Drummer Bill Kreutzmann, best known as the steadfast heartbeat of the Grateful Dead from 1965 to 1995, has devoted his life to stretching and surpassing the percussive limits of music. Armed with his signature dynamic rhythm and uncanny subtly, Kreutzmann’s lifetime pursuit has garnered him the reputation as an unequivocal, if enigmatic, backbeat.
Enigmatic because, during his four decade career with the Grateful Dead, and even since then, Kreutzmann has let his sweet rhythm and undeniable musical charisma do the talking. And that’s right where he’s most comfortable. He and fellow Grateful Dead percussionist Mickey Hart (who joined Kreutzmann and the band in 1967, making the Grateful Dead the first rock band to have two drummers), were together known as the “Rhythm Devils” due to their ability to send audiences into paroxysms of polyrhythmic ecstasy.
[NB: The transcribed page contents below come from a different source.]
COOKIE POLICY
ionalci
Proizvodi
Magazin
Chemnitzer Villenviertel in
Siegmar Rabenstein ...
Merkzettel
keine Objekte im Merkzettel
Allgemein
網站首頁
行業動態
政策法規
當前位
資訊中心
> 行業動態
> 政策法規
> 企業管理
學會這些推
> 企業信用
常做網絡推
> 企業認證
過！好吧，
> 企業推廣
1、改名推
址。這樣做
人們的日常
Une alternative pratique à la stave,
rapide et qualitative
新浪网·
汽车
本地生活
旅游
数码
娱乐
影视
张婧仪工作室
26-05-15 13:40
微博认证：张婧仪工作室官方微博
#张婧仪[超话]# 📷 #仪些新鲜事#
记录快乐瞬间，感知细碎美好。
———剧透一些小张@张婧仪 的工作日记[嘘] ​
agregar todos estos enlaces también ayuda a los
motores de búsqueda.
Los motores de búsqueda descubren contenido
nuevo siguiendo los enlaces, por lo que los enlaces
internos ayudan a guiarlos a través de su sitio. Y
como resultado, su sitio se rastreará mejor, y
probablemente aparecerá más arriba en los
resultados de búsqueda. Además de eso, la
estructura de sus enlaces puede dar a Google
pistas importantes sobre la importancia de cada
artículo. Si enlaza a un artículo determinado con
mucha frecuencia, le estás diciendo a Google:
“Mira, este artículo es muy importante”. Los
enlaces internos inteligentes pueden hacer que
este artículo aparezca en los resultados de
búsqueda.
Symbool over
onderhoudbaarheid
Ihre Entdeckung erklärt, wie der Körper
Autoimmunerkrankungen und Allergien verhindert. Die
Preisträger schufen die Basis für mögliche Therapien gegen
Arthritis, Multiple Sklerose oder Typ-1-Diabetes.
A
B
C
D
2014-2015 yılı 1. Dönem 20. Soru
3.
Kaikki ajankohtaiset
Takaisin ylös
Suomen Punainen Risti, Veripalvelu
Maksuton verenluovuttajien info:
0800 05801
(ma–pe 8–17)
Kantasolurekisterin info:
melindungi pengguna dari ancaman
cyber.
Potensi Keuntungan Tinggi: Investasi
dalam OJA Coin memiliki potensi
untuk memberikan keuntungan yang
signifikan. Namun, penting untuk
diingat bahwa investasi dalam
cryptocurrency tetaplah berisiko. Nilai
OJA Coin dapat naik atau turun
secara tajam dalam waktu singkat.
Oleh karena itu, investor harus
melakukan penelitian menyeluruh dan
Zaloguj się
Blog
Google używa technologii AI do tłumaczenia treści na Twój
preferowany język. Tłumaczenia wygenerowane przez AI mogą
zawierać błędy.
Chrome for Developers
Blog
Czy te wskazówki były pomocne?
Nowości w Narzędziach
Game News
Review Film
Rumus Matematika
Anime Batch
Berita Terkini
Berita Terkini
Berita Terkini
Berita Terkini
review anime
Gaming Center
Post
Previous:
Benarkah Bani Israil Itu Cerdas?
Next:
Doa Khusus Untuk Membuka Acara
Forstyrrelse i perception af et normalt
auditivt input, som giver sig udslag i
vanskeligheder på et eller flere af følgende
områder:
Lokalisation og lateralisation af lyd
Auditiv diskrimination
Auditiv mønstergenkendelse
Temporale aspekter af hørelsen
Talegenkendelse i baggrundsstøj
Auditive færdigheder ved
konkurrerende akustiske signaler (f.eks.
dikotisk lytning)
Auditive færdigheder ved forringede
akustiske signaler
If such a thing as a psychedelic style of drumming exists, Kreutzmann arguably defined in all its extended percussive energy. His preference for a shuffle rhythm, he reckons in retrospect, is rooted in an early passion for the music of Fats Domino and Ray Charles. “I like to turn corners rapidly,” Bill says. “I like to establish a feeling and then add radical or oblique juxtapositions to that feeling.”